_Problem set:_
**a)** In the text on the ADA, copy the passage starting at "THE ADA WILL" and ending at "educate each other.".
**b)** In the text on the ADA, list every goal introduced by the words "We aim" or "We also seek".
**c)** Write the next part of the text on the ADA, picking up after its last sentence.

** start of Selected text **

THE ADA WILL TO BE DIVIDED INTO TWO BRANCHES:

  1. FILM  / TV DRAMA
  2. COMMERCIALS, PROMO'S AND NEW MEDIA

We believe that the needs of individuals working in these different areas are distinct, but that we can all gain from a united network, and we are aware that many of our members work will frequently take them between different branches. By establishing the ADA we can transform communication between the branches, and we can support and educate each other.

We aim for the ADA to represent the interests of its members and to continually improve their standards via training and distribution of information. We aim to improve working conditions for our members, particularly with regard to health and safety. Owing to our members unique position within the industry we believe that by doing so we can also improve health and safety standards thoughout the industry.

We also seek to establish fair pay levels for our members and reduce their exploitation, particularly in the case of our more junior members. We aim to become a body who will speak for ADs as a whole and so can enter into reasonable discussion when it is felt to be needed by either ADs or their employers. Through the branch system we will reflect the needs and aspirations of ADs through the breadth of the industry.

** end of Selected text **
** start of Data block **

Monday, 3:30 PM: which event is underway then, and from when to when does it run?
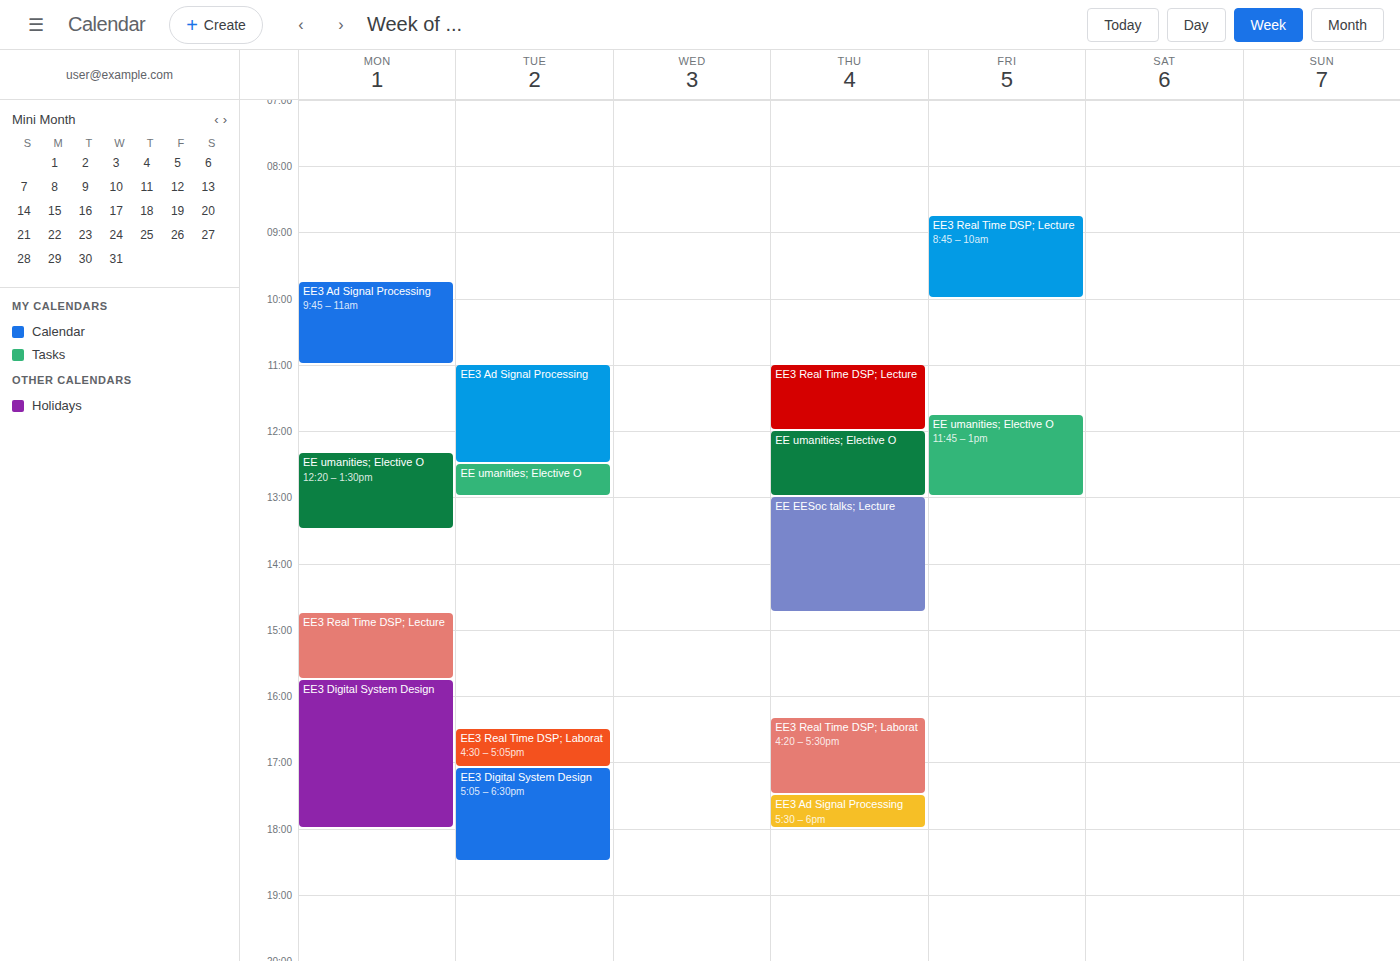
"EE3 Real Time DSP; Lecture", 2:45 PM to 3:45 PM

** end of Data block **

_Answers:_
**a)**
THE ADA WILL TO BE DIVIDED INTO TWO BRANCHES:

  1. FILM  / TV DRAMA
  2. COMMERCIALS, PROMO'S AND NEW MEDIA

We believe that the needs of individuals working in these different areas are distinct, but that we can all gain from a united network, and we are aware that many of our members work will frequently take them between different branches. By establishing the ADA we can transform communication between the branches, and we can support and educate each other.

**b)**
- Represent the interests of its members
- Continually improve members' standards via training and distribution of information
- Improve working conditions for members, particularly with regard to health and safety
- Establish fair pay levels for members
- Reduce members' exploitation, particularly of more junior members
- Become a body who will speak for ADs as a whole

**c)**
We hope in the longer term to establish a system for qualification within Assistant Directing, so that employers and fellow members may easily ascertain the level of experience of the individual they employ. We believe that such a system would also promote higher standards within the department.

We do not believe in , nor do we seek to establish any form of 'closed shop'. We respect the promotion of individuals through merit, but feel that all too often this is undermined through financial expediency. As a preliminary means of establishing an individual's experience, we ask that senior members be nominated by three other individuals, who work at the same rank or above. Runners may be nominated by ranks above them or by default through membership of an established diary service.

The ADA understand that we have an industry that demands innovation, creativity and flexibility and that we compete in a global marketplace. However we passionately believe in the quality and standard of British ADs and our members are rightfully proud of their unique position and their ability to serve the needs of a production as a whole. The ADA can achieve great things for ADs thoughout the UK, we hope you will join us.

 

 

THE  ADA CONSTITUTION

 

1. Name and date of commencement

The Association shall be called ASSISTANT DIRECTORS ASSOCIATION (hereinafter referred to as the “Association”) and shall be constituted from 16th February 2009.

2. Aims and Objectives

The Association is a non-profit making organisation whose overall aim is to promote the interests of Assistant Directors  of any grade, including runners, working in any filmed media in the UK (hereinafter referred to as  “Assistant Directors”) .

The Association’s main objectives are as follows:

2.1 To promote co-operation and support between members and to promote the sharing of knowledge for the benefit of all.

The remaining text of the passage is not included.